Page-level text extractions:
-*-*-

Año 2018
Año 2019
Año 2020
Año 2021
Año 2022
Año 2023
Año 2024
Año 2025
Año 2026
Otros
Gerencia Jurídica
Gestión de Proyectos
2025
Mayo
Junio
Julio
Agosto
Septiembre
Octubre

-*-*-

> [Task prompt]: Repeat the data. Every word must match.

> [Exercise solution]:
Año 2018
Año 2019
Año 2020
Año 2021
Año 2022
Año 2023
Año 2024
Año 2025
Año 2026
Otros
Gerencia Jurídica
Gestión de Proyectos
2025
Mayo
Junio
Julio
Agosto
Septiembre
Octubre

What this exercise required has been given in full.